In his introduction, Anderson explains to readers the doctrine of the persecuted church and the fact that 'the New Testament conception of the Church as a victimized minority and not a persecuting power' (p. 20) existed in early modern England. Noting that doctrinal influence could be found within what is usually thought of as secular theatre, Anderson sets out in subsequent chapters to illustrate the ways in which martyrdom was articulated.

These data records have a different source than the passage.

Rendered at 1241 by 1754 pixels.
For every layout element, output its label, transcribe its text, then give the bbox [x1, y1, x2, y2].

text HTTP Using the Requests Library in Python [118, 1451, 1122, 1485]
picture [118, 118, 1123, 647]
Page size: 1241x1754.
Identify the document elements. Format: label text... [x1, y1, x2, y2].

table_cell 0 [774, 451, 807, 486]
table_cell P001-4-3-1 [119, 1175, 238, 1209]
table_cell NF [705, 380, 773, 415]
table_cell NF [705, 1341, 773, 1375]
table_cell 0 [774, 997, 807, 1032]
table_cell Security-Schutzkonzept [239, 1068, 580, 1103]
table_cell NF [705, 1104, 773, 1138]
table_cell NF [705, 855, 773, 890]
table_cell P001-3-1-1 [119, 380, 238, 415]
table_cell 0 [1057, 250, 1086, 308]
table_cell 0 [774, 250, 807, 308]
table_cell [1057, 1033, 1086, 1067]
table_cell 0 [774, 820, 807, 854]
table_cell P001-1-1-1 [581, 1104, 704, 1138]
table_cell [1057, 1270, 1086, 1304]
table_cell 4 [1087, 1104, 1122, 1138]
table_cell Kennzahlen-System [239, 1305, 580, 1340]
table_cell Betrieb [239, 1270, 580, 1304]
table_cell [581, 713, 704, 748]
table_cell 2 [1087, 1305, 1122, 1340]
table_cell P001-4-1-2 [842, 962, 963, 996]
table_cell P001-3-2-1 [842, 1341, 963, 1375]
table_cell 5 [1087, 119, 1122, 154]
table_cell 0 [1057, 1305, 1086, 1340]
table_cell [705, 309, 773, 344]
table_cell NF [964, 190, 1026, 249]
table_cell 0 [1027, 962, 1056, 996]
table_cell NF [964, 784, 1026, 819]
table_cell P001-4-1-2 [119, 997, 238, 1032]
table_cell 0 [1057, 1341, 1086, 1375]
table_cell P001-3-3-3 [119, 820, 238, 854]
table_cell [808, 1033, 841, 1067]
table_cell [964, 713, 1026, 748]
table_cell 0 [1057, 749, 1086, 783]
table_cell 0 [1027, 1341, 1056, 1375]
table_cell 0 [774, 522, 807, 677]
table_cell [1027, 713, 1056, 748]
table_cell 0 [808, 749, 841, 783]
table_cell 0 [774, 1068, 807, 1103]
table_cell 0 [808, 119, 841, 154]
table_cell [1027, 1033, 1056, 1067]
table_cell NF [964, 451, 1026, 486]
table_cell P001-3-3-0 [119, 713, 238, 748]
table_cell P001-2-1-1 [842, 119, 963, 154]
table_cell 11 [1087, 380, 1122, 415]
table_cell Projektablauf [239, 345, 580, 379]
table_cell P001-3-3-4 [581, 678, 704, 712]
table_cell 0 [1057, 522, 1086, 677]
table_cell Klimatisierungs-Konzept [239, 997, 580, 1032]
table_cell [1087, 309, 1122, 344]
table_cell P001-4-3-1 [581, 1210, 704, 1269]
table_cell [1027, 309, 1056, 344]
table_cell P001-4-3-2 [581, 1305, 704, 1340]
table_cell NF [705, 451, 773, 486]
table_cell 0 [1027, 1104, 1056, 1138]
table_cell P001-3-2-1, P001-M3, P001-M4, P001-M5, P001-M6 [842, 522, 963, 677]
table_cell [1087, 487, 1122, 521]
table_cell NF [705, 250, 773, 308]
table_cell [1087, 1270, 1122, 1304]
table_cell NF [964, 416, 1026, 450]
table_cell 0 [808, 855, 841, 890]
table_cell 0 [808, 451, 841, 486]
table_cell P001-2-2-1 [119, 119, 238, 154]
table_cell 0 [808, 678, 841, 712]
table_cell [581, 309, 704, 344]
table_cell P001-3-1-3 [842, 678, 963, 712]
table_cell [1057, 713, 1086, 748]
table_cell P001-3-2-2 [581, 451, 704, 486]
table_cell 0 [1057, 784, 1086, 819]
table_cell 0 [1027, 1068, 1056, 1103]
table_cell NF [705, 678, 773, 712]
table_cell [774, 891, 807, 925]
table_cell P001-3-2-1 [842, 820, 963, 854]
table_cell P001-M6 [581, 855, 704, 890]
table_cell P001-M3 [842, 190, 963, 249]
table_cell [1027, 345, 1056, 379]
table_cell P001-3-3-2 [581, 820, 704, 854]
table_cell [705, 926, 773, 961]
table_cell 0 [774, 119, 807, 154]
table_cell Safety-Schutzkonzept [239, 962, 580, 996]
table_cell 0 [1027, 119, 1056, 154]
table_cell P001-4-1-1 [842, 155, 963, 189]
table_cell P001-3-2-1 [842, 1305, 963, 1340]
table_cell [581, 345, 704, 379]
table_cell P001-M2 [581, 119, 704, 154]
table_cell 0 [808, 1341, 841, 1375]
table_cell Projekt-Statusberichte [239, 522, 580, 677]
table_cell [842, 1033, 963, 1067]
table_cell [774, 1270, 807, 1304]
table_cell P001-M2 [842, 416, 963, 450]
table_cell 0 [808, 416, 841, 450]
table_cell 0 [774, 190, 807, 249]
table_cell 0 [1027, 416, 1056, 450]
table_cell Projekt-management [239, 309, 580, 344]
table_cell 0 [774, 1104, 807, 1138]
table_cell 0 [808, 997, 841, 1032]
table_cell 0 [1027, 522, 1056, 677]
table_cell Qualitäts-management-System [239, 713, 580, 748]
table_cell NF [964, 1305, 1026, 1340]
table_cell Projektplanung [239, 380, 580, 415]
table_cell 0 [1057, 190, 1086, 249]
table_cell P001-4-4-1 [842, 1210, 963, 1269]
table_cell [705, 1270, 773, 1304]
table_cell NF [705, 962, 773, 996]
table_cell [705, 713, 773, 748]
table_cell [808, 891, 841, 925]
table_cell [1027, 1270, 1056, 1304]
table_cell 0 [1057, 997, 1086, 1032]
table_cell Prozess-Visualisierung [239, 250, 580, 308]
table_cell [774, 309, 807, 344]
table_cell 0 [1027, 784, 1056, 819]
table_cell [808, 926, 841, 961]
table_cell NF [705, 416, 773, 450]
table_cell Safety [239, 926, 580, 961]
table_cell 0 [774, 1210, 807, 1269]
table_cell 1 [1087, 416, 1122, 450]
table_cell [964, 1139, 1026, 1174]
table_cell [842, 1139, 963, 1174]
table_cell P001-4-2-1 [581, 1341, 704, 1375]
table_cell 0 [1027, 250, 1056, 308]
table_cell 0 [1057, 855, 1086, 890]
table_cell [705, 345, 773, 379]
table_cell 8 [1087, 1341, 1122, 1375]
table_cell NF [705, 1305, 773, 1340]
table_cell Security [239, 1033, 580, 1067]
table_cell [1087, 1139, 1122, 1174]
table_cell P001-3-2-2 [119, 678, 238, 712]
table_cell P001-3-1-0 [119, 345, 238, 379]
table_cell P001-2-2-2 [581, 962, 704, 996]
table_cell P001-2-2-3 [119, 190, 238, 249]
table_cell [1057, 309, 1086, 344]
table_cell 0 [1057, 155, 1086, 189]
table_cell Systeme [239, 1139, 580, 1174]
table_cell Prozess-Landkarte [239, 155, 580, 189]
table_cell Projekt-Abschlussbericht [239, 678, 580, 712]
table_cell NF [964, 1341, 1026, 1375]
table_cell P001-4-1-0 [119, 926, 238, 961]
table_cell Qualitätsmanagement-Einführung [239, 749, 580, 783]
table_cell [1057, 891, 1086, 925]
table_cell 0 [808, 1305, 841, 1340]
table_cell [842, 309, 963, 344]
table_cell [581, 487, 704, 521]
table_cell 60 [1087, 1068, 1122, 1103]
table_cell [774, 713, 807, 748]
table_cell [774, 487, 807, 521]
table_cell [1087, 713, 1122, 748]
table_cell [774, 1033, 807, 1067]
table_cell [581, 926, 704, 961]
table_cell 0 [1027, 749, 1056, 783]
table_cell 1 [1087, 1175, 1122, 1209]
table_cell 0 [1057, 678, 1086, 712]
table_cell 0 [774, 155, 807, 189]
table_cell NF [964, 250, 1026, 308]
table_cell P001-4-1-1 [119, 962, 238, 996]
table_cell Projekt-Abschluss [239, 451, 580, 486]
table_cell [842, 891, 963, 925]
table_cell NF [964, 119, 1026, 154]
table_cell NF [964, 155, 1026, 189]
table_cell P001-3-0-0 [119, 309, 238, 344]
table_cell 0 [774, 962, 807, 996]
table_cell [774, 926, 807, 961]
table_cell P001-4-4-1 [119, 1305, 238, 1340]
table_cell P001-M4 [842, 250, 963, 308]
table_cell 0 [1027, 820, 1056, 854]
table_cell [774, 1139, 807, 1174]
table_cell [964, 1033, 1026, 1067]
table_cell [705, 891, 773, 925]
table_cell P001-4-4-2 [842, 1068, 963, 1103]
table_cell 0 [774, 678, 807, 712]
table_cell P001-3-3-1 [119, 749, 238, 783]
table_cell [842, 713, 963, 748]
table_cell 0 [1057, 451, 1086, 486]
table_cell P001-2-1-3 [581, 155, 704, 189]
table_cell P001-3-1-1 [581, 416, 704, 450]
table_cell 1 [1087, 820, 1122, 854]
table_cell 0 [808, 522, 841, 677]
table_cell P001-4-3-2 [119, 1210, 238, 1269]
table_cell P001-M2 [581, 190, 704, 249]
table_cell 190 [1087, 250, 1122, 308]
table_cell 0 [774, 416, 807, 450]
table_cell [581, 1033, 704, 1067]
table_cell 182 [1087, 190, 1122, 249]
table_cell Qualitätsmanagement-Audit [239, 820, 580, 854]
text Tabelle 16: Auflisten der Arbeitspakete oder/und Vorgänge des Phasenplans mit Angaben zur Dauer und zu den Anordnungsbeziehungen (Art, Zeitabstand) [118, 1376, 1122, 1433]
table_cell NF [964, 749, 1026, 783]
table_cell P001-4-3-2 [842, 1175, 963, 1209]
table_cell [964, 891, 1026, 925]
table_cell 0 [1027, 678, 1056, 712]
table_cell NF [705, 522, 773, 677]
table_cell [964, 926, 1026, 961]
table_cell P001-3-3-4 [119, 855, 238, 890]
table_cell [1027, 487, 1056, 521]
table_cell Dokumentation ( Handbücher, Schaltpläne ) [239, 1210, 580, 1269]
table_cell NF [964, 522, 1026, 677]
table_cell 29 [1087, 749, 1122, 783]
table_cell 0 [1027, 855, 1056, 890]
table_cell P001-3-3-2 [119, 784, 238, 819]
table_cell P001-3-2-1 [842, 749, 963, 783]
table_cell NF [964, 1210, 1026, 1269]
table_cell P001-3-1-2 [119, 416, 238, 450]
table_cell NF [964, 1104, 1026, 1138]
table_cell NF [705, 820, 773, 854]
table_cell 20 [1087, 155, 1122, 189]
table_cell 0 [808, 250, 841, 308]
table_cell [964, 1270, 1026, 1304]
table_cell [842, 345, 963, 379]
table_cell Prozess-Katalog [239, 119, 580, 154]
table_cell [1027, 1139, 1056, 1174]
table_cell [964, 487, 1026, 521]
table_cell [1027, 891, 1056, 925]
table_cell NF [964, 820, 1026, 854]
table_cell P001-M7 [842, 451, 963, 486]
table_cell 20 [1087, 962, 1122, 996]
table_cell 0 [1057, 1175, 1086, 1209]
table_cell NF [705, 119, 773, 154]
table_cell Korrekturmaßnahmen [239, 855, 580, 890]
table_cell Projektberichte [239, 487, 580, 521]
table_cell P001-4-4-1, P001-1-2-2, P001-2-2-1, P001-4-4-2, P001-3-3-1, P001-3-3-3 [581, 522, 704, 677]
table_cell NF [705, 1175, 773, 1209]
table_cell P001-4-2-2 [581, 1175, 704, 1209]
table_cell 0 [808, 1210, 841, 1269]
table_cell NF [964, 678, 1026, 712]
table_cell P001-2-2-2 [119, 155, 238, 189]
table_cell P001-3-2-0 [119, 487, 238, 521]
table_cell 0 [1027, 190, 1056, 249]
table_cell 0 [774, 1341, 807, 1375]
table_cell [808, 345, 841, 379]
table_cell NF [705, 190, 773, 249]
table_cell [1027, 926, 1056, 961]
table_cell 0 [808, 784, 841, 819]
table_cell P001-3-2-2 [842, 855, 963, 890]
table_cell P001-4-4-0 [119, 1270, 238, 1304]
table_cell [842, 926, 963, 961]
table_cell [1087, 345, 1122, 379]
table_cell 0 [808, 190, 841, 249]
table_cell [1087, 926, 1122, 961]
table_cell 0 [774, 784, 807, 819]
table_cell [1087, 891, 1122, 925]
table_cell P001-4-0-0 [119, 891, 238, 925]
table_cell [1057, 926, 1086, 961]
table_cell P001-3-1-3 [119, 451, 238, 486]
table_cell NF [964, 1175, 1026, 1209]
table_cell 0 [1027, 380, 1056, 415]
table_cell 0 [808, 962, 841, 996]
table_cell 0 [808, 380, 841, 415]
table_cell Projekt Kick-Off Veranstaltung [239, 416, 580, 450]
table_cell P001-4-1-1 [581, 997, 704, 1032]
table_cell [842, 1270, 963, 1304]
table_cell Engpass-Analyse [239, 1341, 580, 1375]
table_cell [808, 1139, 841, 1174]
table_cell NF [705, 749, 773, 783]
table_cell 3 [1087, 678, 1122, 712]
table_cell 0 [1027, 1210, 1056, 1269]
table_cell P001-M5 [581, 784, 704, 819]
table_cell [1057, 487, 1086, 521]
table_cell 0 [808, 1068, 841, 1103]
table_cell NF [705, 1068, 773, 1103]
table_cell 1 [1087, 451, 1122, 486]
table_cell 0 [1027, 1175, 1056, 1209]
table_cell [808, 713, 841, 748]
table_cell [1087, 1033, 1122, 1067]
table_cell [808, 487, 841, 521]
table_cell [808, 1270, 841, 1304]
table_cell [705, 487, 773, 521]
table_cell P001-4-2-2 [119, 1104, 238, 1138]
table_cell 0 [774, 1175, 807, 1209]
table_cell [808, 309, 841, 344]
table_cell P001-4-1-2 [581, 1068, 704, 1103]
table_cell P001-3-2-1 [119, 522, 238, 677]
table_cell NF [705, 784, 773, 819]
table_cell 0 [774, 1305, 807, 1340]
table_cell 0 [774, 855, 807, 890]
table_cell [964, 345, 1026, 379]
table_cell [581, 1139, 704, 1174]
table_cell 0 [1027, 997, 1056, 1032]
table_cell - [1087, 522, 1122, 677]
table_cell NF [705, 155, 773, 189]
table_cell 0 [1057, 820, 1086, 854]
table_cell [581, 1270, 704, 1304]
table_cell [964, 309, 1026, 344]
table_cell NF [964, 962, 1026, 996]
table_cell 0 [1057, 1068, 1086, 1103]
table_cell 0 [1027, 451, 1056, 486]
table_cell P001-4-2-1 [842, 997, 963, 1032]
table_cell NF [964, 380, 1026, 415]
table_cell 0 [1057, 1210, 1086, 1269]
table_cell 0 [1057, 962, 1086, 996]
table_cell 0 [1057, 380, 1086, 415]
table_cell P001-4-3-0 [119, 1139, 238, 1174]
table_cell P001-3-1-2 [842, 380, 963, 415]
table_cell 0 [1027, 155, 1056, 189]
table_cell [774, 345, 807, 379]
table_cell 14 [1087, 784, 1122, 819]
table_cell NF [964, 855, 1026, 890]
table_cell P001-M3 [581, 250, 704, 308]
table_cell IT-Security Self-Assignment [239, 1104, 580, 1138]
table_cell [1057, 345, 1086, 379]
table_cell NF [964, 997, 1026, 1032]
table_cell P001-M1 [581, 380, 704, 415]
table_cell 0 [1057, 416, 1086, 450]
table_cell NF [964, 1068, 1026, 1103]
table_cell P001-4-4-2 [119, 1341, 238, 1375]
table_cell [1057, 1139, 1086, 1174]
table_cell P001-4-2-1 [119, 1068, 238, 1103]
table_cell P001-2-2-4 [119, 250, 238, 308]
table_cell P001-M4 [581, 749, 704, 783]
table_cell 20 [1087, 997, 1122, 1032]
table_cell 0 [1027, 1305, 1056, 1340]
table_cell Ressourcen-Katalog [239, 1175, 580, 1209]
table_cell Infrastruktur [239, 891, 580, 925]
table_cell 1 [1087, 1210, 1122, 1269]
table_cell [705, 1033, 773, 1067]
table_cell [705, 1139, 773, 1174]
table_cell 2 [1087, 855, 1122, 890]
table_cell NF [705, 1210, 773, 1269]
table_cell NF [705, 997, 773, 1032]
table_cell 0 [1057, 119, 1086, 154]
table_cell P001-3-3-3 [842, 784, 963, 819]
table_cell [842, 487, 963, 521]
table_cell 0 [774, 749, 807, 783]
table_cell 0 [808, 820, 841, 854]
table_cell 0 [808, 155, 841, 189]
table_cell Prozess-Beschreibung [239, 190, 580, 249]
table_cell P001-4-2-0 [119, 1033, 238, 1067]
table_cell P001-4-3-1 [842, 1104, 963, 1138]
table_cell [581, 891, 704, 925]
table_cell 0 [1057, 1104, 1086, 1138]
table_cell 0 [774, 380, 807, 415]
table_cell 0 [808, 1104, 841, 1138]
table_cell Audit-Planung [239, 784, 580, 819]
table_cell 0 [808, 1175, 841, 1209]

The book itself is broken into five chapters, not including the introduction. In Chapter 1, entitled 'Violence against the Sacred: Martyrdom and the Doctrine of the Persecuted Church', Anderson expertly outlines the historical foundations of martyrdom and the prominence of noted martyrologist John Foxe's influential sixteenth-century Acts and Monuments of These Latter and Perilous Days, Touching Matters of the Church through a wider ideological impression. Indeed, Anderson notes that 'The Acts was used to fuel jingoism and anti-Catholicism well into the nineteenth century' (p. 62) and readers will note Foxe's various insights throughout his chapters.
In Chapter 2, Anderson moves from the histories of suffering and the concept of a persecuted church to an exploration of sacrificial crisis in 'The Tragedy of Gravity: William Shakespeare's King Lear'. Sacrificial violence is further explored in Chapter 3 ('Tragic Participation: John Webster's The Duchess of Malfi') in terms of spectator participation. There Anderson explores the character of the Duchess who is 'damned by the letter of the law […] but morally vindicated in the eyes of the audience because of the bravery of her death and the purity of her motives' (p. 133). Anderson foregrounds audience participation in understanding the sacrificial lies presented by her death.
Chapter 4, 'Tragic Complicity: Christopher Marlowe's Doctor Faustus', explores the concept of human brutality and individual conversion, whilst Chapter 5 explores John Milton's Samson Agonistes, a work that Anderson considers to be 'the final tragedy of the English Renaissance' (p. 183). In Martyrs and Players in Early Modern England: Tragedy, Religion and Violence on Stage Anderson has [End Page 251] succeeded in presenting an analytical study of the influence violence had on these playwrights and important cultural figures.